E. já nem se lembrava do tempo antes daquele local. Ficava-lhe longe, numa época em que não se revia. Tinha o rosto marcado pelo infortúnio e pelas desavenças que tinha passado. Olhos escuros e penetrantes, boca de lábios finos e algumas rídulas precoces emolduravam aquela mulher que se vestia sempre de igual. Para quê mudar? Aqui os dias são todos iguais, cinzentos, sem história e cheios do mesmo. Quase não falava e os poucos monossílabos saíam por delicadeza ou obrigação.
A. tinha sido levada a cumprir uma ordem dada por uma voz estranha, dominadora e autoritária. Matou a família toda, numa noite em que o jantar era de restos. Esquartejou-os, guardou-os em sacos de plástico e congelou-os. Assim mesmo, friamente. No dia seguinte chorou-os e amaldiçoou-se pelo desvario. Foi ela que se entregou e forneceu todos os detalhes. Rapou o cabelo e nunca mais o iria usar comprido. Era o castigo pela culpa. As unhas estavam roídas até ao sabugo e uma cruz, muito escura, desenhada nas costas da mão direita mostrava o íntimo daquela mulher.
M. sorria mostrando uns dentes alinhados e certos. As sobrancelhas estavam bem delineadas e a maquilhagem era perfeita. Dir-se-ia que ia sair para um encontro com alguém importante e que precisava de ser impressionado. Todos os dias, invariavelmente, esperava por alguém que nunca chegava, mas ela não desarmava. Pintava as unhas às outras, dava conselhos práticos e disponibilizava-se para o que fosse necessário. No Tribunal não pensaram que ela tivesse sido capaz de castrar o marido e o sogro. Era lá possível? Uma senhora tão bem-posta e bem-falante. Cozinhou-os e deu aos cães? Escabroso demais para ser verdade.
não levantava os olhos do chão, revoltada por um disparate, um momento de maus pensamentos que a levaram aquele local. Cabelo curto, calças masculinas e camisas largas faziam-na passar despercebida num universo tão igual. O rosto estava carregado de raiva e de arrependimento.

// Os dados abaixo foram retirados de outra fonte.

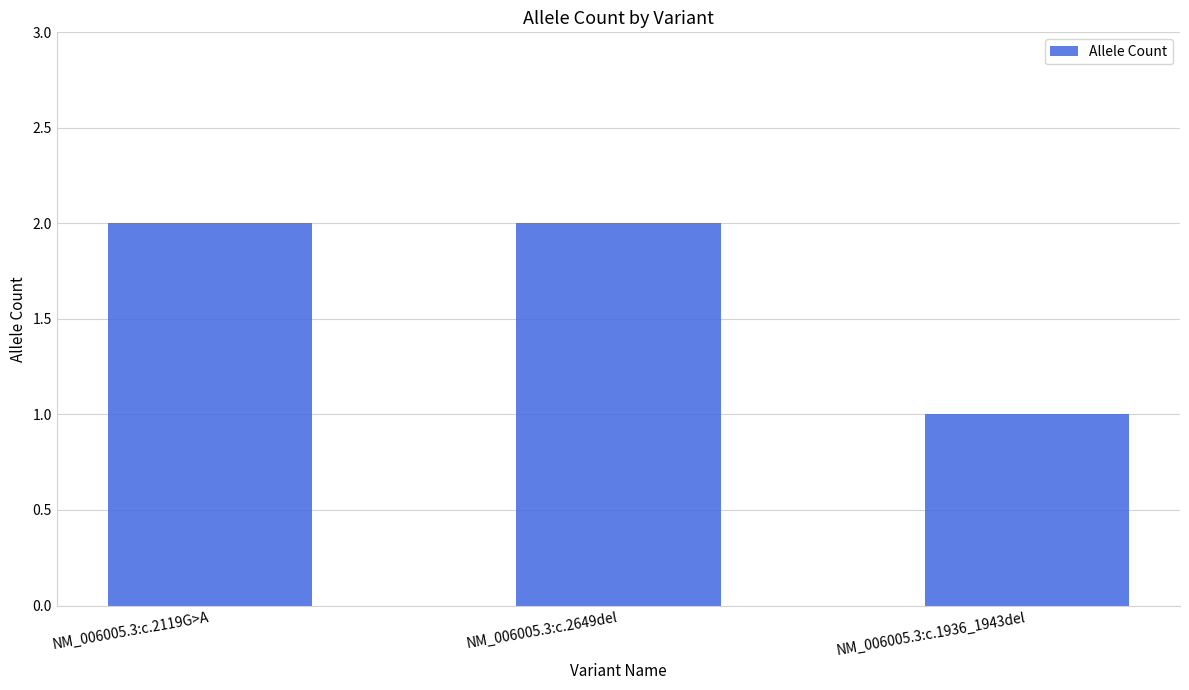

How many distinct data groups are displayed?

1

Não matarás, estava sempre a ouvir, era certo. Foi um lapso, um impulso que não conseguia explicar. O velhote não quis dar o relógio. Ela não precisava, era uma aposta estúpida. Mas queria ganhar. Não gostava de perder nem a feijões. Ele não deu e ela deu-lhe uma facada. A força desapareceu, o pulso soltou-se e ela ficou com o relógio. Ganhou. E uns anos ali dentro, fechada, porque foi apanhada. Perdeu-se.
V. tem olhos profundamente verdes, lembrando prados e cabelos tão luminosos que dão ao rosto um ar muito juvenil. Já não chora, aceita-se pelo acto que não deveria ter praticado. Coisas de miúdos, parvas. Gosta da cor de rosa e as tranças ainda lhe assentam bem. Fica mal naquele sítio, onde o sol é insuficiente e onde as confidências não existem. Está desenquadrada. É ciumenta e os ciúmes é que a tramaram. Era só ela e mais nenhuma. A outra já não existe. Mas olha para fora como se não tivesse ficado parada no tempo, na vida, no percurso que ainda desconhece.
R. fala dos filhos e das saudades que a matam. Não os vê crescer e não sabe o que andam a fazer. Os meninos são tudo para ela e tem consciência que agora eles estão entregues às feras, ao que der e vier. Maldito homem que nunca a apoiou, só se servia dela e depois deixava-a. Ficava a semente, a migalha do amor, que ia crescendo dentro dela e saía a uma velocidade vertiginosa. Eram muitos e amados, todos eles. Teve de se meter naquelas vendas para dar de comer aos meninos. Como era inexperiente e desesperada caçaram-na com facilidade. Anos que lhes vão fazer falta e cada um numa casa diferente. Raio de vida madrasta. Faz-se velha e os brancos já lhe afloram nas temporas.
F. tem vergonha, torce as mãos e a voz falha-lhe com frequência. É um nó na garganta. São dois, como acaba por dizer. Já não aguentava mais. Alguém tinha que o fazer. Aquilo não era vida, era medo. Não tinha descanso. Não podia dormir que ele aparecia logo, pronto a montar-se em mim, como um animal. Foram muitas as vezes, tantas que se gastaram. Deu frutos e ela não queria mais. Perdi a cabeça, diz com voz trémula. Mas dois nós porquê? Sabe? Ele era meu pai, não devia ter feito o que fez, não é correcto. E o bebé era meu irmão e filho. Não é normal. Que vida seria a dele? Já não vai ser infeliz e ele nunca mais faz nada a ninguém. Não, não me arrependo. Estou em paz e já consigo dormir sossegada. Homens nunca mais!